Reputation: 739
I've set up pyspark on an EC2 machine, with 2 nodes. I'm running pyspark using the command
pyspark --master spark://10.0.1.13:7077 --driver-memory 5G --executor-memory 12G --total-executor-cores 10
My python script fails specifically on running UDF functions only. I'm not able to debug as to why udf only and not any other part of the script or why not for the full script?
PATHS:
(base) [ec2-user@ip-10-0-1-13 ~]$ which pyspark
~/anaconda2/bin/pyspark
(base) [ec2-user@ip-10-0-1-13 ~]$ which python
~/anaconda2/bin/python
Python Script:
def getDateObjectYear(dateString):
dateString=dateString.strip()
return dateString
dateObjectUDFYear = udf(getDateObjectYear)

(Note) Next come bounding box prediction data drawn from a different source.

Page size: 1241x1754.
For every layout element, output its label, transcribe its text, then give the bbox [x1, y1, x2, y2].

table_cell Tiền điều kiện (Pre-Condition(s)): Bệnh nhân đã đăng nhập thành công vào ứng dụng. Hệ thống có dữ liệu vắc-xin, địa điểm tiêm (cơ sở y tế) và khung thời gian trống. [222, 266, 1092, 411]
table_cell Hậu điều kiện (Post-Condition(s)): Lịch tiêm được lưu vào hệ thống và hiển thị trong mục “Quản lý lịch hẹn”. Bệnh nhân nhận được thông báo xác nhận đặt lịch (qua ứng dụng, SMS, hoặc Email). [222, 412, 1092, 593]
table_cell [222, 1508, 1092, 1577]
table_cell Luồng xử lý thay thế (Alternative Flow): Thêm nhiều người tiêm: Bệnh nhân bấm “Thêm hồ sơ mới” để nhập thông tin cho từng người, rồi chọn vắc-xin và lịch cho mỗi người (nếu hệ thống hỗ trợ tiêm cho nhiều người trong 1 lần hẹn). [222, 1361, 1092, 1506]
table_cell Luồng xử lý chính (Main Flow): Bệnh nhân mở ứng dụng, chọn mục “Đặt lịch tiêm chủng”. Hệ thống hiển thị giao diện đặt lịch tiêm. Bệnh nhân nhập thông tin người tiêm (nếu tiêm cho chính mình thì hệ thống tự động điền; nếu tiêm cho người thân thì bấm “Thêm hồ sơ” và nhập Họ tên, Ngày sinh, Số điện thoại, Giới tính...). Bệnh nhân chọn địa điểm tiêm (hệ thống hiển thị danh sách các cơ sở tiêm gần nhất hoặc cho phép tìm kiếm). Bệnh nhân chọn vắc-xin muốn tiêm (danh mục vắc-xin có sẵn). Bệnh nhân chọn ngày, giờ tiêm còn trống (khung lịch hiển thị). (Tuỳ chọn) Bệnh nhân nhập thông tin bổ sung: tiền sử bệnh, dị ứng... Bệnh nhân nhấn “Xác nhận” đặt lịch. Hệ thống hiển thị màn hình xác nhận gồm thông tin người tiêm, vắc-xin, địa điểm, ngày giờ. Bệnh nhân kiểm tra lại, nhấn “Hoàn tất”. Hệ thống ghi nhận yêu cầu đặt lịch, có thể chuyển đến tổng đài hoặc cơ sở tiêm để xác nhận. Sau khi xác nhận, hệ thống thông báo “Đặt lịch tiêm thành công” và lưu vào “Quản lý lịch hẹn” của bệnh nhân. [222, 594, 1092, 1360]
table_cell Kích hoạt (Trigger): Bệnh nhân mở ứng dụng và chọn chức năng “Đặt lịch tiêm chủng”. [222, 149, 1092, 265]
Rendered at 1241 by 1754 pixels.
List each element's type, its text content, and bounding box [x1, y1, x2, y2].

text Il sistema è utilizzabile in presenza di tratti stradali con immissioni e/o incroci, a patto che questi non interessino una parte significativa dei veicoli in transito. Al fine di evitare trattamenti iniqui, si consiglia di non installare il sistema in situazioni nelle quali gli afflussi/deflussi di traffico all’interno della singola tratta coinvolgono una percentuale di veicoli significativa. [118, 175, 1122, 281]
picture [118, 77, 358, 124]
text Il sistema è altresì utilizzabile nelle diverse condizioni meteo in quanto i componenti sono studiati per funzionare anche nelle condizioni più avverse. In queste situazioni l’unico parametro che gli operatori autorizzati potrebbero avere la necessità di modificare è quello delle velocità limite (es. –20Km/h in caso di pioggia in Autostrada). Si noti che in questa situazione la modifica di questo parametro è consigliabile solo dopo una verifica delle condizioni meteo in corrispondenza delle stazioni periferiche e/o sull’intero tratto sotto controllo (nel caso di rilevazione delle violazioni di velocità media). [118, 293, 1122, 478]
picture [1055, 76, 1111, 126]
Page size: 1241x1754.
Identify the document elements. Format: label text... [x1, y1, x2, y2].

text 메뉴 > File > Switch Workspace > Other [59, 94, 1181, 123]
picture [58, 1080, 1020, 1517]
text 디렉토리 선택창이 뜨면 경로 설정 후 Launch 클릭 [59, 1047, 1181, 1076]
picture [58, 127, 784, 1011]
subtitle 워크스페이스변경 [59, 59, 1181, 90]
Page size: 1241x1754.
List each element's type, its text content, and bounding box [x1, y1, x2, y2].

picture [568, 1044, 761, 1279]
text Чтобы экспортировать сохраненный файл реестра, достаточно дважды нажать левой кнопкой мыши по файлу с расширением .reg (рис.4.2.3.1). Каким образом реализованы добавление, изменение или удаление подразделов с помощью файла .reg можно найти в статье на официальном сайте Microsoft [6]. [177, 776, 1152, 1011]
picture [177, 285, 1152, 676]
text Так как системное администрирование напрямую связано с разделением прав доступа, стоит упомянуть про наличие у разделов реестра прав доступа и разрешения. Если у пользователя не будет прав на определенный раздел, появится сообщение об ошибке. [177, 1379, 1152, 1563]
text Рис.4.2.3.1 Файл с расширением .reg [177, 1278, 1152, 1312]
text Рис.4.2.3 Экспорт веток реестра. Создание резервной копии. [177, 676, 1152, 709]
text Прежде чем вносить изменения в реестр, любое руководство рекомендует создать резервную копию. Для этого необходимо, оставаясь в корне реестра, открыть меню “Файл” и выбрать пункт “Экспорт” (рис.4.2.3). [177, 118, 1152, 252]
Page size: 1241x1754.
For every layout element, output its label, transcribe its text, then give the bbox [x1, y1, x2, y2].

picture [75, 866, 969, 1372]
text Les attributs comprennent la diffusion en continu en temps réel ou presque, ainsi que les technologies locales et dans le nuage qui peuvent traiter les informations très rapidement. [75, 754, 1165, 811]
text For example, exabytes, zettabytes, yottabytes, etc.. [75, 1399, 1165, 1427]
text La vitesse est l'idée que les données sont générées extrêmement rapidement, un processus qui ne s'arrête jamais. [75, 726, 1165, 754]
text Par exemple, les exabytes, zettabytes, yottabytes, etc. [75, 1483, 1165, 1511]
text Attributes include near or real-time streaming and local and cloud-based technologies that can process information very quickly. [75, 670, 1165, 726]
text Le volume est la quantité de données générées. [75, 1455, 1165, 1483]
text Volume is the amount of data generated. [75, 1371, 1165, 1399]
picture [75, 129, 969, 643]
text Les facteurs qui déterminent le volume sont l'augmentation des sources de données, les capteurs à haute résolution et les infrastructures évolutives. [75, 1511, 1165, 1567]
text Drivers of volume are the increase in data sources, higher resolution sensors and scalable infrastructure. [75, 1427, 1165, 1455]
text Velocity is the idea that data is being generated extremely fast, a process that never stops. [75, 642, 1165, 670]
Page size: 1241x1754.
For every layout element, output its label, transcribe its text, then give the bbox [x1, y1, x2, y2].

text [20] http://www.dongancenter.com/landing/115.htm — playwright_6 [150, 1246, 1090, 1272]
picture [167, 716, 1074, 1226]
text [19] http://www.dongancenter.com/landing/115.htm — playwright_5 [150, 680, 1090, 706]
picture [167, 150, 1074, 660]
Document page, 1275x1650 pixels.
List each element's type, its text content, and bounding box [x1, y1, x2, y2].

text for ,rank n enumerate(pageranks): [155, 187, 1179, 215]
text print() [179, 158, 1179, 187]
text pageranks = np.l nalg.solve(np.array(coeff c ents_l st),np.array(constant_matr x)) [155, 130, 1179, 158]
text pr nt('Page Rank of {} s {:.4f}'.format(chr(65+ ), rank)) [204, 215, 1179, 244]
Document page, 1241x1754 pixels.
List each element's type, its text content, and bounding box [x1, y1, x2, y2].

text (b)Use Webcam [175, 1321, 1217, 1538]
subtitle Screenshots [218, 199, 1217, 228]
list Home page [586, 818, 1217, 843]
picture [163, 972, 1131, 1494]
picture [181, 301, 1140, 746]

checkin_date_yelp_df=checkin_date_yelp_df.withColumn('year', dateObjectUDFYear(checkin_date_yelp_df.date))
On running checkin_date_yelp_df.show(5)
'I get this error
Py4JJavaError: An error occurred while calling o98.showString.
: org.apache.spark.SparkException: Job aborted due to stage failure: Task 0 in stage 14.0 failed 4 times, most recent failure: Lost task 0.3 in stage 14.0 (TID 230, 10.0.1.13, executor 0): java.io.IOException: Cannot run program "~/anaconda2/bin/python": error=2, No such file or directory
..
..
..
..
Caused by: java.io.IOException: error=2, No such file or directory
at java.lang.UNIXProcess.forkAndExec(Native Method)
at java.lang.UNIXProcess.<init>(UNIXProcess.java:247)
at java.lang.ProcessImpl.start(ProcessImpl.java:134)
at java.lang.ProcessBuilder.start(ProcessBuilder.java:1029)
Upvotes: 0
Views: 525
Reputation: 739
Turns out I had 2 path incorrectly configured in .bashrc
Correct way:
export PYTHONPATH=/home/ec2-user/anaconda/bin/python
export PYSPARK_PYTHON=/home/ec2-user/anaconda/bin/python
Upvotes: 1